EXERCISE DIRECTIONS: State the number of lines in the listing below that contain the word "primera", and nothing besides.
+++ TASK INPUT +++
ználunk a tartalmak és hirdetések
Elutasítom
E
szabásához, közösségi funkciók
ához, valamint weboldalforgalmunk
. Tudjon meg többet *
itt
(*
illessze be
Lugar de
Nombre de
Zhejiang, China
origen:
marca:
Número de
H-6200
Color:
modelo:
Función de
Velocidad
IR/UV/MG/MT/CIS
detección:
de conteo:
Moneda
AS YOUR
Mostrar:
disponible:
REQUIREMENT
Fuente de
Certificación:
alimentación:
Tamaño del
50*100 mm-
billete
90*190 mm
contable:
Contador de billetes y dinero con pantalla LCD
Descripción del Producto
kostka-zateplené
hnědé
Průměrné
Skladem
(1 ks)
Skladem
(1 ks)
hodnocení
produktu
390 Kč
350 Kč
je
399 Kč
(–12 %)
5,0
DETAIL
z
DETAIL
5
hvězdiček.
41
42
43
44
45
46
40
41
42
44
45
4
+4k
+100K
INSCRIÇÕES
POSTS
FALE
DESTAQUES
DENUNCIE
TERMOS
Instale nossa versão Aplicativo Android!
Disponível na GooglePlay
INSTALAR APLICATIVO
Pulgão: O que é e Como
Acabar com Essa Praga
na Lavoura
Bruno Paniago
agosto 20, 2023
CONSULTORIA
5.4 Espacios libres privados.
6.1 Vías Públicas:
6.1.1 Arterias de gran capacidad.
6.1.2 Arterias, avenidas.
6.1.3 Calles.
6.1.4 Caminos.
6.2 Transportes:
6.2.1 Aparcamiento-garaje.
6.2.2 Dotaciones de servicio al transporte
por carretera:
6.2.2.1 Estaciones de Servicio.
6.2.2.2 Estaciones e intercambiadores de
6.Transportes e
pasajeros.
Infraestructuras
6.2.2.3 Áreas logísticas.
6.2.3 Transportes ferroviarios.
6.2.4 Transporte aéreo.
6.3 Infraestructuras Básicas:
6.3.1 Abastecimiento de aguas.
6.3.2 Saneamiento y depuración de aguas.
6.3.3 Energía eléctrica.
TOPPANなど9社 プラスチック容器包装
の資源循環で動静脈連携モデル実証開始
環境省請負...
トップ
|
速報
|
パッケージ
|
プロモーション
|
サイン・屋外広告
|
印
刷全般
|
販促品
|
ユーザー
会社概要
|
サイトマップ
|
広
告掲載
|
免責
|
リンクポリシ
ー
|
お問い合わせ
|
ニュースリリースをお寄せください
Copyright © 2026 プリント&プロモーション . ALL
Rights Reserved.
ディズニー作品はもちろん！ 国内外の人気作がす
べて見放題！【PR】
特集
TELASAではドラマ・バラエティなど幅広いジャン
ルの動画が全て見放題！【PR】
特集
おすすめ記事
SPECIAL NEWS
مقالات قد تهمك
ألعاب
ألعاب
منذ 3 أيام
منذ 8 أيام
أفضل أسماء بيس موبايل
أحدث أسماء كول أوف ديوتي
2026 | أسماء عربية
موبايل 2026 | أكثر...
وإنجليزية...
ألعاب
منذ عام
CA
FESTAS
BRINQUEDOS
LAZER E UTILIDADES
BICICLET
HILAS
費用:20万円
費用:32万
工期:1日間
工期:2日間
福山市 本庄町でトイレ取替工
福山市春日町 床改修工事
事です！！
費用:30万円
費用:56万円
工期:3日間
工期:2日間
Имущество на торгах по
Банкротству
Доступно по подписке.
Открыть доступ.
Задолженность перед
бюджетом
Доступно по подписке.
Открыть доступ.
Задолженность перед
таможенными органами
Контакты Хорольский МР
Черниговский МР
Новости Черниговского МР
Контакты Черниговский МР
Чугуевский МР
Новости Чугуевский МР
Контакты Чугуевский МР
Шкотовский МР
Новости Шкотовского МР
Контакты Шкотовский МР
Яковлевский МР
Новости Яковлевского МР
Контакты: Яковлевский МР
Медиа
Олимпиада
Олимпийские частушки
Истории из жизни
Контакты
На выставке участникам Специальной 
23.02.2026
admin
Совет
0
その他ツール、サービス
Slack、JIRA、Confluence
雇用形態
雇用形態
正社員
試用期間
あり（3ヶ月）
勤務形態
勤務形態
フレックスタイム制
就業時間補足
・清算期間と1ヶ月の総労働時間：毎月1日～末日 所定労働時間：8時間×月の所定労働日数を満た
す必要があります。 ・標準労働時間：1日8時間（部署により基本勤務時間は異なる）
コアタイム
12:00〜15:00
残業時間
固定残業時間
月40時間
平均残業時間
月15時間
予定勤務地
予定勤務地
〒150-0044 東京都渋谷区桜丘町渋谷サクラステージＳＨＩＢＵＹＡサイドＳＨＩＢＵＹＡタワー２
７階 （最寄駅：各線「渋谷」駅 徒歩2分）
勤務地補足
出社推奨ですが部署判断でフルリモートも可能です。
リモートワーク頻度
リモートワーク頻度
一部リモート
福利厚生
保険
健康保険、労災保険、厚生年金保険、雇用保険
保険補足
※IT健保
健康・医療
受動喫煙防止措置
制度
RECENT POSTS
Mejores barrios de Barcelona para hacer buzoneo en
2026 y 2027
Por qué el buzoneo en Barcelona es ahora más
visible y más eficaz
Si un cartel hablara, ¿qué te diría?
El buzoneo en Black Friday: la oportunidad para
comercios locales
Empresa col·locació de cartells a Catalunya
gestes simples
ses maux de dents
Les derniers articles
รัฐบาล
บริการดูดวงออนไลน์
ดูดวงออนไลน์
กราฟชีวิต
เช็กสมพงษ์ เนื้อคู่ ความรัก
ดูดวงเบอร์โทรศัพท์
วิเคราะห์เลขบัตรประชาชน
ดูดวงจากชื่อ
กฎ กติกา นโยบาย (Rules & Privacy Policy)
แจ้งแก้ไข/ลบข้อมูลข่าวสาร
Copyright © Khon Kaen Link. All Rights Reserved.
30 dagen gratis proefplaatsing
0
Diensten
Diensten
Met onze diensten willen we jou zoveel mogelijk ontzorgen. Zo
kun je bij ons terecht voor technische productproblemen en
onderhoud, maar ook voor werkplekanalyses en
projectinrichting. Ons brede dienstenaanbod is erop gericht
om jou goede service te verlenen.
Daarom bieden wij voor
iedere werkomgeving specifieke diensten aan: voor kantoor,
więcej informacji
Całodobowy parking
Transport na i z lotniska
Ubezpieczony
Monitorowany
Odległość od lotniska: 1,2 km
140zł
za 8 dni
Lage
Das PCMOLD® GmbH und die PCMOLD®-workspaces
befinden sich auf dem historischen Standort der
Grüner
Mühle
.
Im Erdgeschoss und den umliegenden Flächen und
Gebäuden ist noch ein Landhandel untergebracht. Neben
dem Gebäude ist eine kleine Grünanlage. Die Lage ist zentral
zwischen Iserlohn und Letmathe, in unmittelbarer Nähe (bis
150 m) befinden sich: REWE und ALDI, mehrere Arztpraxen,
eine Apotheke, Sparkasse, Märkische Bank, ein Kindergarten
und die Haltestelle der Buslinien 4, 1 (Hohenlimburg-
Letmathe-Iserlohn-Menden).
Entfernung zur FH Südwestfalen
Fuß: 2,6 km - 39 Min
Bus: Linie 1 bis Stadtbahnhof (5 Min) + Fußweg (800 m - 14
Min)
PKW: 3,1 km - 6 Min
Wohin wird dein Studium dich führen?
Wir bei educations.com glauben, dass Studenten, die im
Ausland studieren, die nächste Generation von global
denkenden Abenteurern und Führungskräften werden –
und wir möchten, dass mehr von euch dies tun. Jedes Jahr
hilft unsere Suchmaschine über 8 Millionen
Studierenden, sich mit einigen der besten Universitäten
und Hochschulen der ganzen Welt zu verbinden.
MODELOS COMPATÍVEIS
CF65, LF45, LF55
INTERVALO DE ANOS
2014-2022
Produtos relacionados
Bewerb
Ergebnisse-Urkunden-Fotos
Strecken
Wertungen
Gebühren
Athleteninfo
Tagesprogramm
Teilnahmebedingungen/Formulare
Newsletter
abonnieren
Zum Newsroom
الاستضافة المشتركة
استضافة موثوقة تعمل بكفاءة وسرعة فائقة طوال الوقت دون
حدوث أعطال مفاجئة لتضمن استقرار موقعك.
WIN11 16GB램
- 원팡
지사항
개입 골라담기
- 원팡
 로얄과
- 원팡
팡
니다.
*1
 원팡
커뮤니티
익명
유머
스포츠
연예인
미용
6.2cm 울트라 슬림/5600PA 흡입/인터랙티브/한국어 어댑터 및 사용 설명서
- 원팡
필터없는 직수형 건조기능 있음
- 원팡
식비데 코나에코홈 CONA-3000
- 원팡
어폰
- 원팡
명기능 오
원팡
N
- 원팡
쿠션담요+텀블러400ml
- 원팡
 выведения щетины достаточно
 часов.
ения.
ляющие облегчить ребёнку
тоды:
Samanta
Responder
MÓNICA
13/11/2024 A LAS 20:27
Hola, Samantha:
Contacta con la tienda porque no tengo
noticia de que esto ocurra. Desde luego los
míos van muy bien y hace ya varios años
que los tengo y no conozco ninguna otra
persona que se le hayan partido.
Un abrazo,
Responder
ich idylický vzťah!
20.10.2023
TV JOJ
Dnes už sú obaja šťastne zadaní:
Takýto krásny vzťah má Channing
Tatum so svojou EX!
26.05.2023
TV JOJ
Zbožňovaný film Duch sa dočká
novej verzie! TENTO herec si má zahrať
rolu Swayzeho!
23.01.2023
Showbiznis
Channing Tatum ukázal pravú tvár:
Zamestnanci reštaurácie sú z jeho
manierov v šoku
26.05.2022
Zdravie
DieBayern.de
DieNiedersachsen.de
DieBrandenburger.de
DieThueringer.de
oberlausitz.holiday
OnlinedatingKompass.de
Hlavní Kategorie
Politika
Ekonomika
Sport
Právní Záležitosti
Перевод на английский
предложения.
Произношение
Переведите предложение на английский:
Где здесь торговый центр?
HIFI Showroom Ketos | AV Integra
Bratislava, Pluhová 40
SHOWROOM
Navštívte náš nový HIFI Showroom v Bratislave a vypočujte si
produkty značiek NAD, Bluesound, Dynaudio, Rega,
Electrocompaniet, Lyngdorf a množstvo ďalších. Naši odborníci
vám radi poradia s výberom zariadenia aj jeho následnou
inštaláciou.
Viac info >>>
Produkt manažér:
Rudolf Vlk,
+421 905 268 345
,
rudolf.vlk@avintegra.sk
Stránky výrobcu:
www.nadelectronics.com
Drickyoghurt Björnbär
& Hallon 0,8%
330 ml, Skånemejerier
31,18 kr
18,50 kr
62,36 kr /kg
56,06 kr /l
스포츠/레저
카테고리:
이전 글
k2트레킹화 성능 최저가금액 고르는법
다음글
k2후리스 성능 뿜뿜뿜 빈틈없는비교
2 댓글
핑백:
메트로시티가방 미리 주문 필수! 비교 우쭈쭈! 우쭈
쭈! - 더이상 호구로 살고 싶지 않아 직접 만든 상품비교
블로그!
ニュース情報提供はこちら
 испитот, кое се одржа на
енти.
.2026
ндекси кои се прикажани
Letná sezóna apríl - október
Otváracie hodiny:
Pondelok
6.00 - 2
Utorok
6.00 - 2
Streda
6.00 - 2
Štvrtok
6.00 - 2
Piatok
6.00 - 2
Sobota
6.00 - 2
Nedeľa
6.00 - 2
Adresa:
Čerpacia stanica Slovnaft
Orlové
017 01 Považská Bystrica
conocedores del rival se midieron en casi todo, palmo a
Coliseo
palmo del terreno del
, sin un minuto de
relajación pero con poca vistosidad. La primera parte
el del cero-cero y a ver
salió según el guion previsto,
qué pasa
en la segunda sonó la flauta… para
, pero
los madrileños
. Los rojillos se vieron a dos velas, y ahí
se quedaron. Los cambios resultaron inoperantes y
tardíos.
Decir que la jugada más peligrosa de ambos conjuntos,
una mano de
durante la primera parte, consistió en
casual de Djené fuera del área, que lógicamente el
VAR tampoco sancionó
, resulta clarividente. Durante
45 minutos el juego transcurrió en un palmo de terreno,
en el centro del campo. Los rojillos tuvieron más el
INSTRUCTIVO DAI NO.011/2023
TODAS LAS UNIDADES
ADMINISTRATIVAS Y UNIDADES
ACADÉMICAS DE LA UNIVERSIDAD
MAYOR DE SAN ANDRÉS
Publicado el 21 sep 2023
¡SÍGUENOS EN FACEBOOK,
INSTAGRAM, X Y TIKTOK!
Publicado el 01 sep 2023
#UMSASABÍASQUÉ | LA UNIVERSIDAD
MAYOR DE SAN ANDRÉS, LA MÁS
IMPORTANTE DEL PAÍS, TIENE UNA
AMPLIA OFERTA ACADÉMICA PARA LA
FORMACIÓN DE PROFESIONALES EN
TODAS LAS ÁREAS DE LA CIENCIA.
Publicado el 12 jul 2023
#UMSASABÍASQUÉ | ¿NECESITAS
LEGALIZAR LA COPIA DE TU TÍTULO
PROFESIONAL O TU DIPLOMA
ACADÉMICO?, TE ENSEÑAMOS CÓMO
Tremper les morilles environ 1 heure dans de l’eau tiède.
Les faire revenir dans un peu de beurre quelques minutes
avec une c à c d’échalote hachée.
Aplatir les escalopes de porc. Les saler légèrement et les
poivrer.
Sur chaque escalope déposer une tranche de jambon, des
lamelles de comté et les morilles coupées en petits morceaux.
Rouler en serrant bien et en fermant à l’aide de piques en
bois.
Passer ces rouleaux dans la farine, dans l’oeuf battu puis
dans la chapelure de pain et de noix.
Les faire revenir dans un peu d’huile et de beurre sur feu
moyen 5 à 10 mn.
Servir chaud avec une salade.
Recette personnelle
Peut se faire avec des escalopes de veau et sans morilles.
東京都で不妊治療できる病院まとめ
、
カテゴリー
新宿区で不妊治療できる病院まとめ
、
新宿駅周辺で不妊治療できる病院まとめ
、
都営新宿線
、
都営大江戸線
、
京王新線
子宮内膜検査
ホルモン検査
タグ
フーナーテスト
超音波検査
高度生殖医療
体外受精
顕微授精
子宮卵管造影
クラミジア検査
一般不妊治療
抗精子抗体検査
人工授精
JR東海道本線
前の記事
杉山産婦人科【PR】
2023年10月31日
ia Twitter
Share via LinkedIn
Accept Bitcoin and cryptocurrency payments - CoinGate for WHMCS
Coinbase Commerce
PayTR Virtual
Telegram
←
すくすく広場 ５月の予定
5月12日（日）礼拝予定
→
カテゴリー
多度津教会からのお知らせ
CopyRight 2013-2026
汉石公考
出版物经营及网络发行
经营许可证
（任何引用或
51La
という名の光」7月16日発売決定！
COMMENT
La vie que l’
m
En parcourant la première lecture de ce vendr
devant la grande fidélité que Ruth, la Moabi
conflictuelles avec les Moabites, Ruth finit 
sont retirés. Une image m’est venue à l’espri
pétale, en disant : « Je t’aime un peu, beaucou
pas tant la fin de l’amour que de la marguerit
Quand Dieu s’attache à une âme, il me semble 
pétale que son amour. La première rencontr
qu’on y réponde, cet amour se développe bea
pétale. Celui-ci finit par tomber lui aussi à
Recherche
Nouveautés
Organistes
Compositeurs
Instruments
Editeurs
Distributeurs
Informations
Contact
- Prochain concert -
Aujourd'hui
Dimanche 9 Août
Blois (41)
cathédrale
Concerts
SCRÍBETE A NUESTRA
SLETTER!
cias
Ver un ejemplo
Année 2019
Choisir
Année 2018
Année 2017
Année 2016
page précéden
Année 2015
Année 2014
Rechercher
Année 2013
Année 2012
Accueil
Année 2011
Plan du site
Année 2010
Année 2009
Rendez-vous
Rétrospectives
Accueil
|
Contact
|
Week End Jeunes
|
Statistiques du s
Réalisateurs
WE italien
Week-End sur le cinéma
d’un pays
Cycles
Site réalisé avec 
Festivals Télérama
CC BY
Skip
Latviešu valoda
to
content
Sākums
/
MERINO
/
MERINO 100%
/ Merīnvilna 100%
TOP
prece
+++
RESULT: 2